QUESTIONS:
a) Reproduce the part of the California wildfire article that opens with the words containing "Forecasters say winds" and closes with "to the fires.".
b) Please carry on the California wildfire article from its last sentence.

EXERCISE PASSAGE:

──────

George W Bush has declared California a major disaster zone after wildfires prompted the biggest US evacuation in the state's modern history.
Four days of fires have killed three people, injured 40 and burned 1,500 homes, causing some $1bn in damage.
More than 500,000 people have been ordered to evacuate as fierce winds fan fast-moving fires that have ravaged land from Santa Barbara to Mexico.
Forecasters say winds are weakening, easing conditions for firefighters.
In some areas, wind speeds were down to 21-36 mph (34-58km/h), from highs of 100mph earlier in the week.
California Governor Arnold Schwarzenegger praised the "great co-ordination" and "immediate response" of federal, state and local government agencies to the fires.
He also thanked President Bush for signing the disaster declaration, which will free federal funds to help governments, families and individuals recover from the devastation wrought by the blazes - at least 16 of which are still burning.
Earlier on Wednesday, Mr Bush declared a state of emergency in seven California counties. He will visit the state on Thursday.
"I will continue to make sure that our efforts are co-ordinated, and that we are responsive to the needs of people... we offer our prayers and hopes that all will turn out fine in the end," Mr Bush said.
The head of the Federal Emergency Management Administration (Fema), David Paulison, said the government had learnt its lesson after it was accused of a sluggish response to Hurricane Katrina on the Gulf Coast two years ago.
"What we see now that we did not see during Hurricane Katrina is a very good team effort from the local, the state and the federal government and across the federal agencies," Mr Paulison said.
More than 400,000 acres (162,000 hectares) of land have been scorched - an area bigger than New York City - and 25,000 buildings are threatened.
Forestry officials say the seasonal Santa Ana winds are hampering their efforts to contain fires raging across the state, and high wind warnings are in effect for most of the region until Wednesday afternoon.

──────

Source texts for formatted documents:
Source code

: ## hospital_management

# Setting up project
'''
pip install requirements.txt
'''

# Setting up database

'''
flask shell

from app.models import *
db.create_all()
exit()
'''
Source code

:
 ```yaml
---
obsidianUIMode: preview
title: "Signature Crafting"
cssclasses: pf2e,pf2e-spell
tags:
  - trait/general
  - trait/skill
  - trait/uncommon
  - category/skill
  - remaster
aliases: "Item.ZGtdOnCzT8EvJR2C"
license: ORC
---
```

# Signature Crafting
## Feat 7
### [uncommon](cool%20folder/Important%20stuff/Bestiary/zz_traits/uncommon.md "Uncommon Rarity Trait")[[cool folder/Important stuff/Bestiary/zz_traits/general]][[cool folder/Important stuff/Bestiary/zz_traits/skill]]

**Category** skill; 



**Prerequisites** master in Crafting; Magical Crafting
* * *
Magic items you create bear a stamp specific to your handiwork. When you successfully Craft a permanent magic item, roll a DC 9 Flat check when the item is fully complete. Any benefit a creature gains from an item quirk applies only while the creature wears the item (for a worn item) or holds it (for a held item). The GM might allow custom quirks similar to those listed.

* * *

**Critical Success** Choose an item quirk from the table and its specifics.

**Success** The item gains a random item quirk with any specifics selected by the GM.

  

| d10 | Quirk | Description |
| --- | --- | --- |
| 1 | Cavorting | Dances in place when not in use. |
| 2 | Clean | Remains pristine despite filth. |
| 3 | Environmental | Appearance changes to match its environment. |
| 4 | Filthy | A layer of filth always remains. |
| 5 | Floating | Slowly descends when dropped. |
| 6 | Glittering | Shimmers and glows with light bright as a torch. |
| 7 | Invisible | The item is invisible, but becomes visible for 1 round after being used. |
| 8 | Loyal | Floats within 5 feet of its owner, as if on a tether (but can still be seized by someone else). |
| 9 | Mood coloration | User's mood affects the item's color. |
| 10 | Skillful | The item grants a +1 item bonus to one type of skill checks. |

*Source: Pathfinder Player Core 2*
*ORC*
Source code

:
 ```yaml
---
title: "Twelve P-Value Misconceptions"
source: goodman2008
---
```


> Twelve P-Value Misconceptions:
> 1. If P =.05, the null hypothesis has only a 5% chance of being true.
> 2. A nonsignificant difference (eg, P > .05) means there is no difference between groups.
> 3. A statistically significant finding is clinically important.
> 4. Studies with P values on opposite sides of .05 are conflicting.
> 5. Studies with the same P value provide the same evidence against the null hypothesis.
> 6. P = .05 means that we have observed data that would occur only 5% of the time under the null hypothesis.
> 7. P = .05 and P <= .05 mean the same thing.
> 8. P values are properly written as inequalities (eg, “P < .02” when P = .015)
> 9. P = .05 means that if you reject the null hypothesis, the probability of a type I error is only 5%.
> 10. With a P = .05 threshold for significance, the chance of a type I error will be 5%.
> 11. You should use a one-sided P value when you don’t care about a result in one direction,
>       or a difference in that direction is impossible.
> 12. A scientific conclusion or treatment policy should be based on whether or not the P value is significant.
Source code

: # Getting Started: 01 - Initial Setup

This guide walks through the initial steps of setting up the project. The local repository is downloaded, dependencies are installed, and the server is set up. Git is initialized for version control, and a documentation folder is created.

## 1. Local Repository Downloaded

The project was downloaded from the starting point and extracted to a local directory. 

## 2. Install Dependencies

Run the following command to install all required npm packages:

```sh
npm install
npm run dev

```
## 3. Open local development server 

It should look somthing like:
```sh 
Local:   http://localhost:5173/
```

──────

ANSWERS TO THE EXERCISES:
a)
Forecasters say winds are weakening, easing conditions for firefighters.
In some areas, wind speeds were down to 21-36 mph (34-58km/h), from highs of 100mph earlier in the week.
California Governor Arnold Schwarzenegger praised the "great co-ordination" and "immediate response" of federal, state and local government agencies to the fires.

b)
In San Diego County, which has been hardest hit and where five blazes are still burning, the bill just from damage to homes will top $1bn (£500m), said San Diego County emergency services director Ron Lane.
Firefighters there have been working around the clock in difficult conditions.
"We've been faced with embers from that fire floating in the air a half-a-mile to three-quarters of a mile away from the fire, underneath people's roofs, on to their back yards, starting those things on fire," spokesman Maurice Luque told the BBC.
One San Diego firefighter, Mitch Mendler, said: "It was like Armageddon. It looked like the end of the world."
Mr Schwarzenegger thanked the firefighters for their tireless efforts.
"They are working 24 hours a day around the clock - and when I say 24 hours around the clock I mean the day only has 24 hours - but in fact many of them that I have met actually work 36 hours and 48 hours without stopping," he said.
County officials placed evacuation calls to 346,000 homes, ordering about 560,000 people to leave - although some 50,000 were allowed to return late on Tuesday.
In Orange County, officials said the number of fires had stretched resources to breaking point.
More than 10,000 evacuees stayed overnight at Qualcomm Stadium in San Diego, while other residents sought shelter in schools, community centres and fairgrounds.
"I'm worried for my baby, my house, my kids, everything," Ana Ramirez, a 30-year-old pregnant woman who was taking shelter in the stadium with her four-year-old daughter, told Reuters news agency.
Ambulances and school buses moved hundreds of people from hospitals, nursing homes and prisons.
The blazes are the worst to hit California since 2003 wildfires that killed 22 people.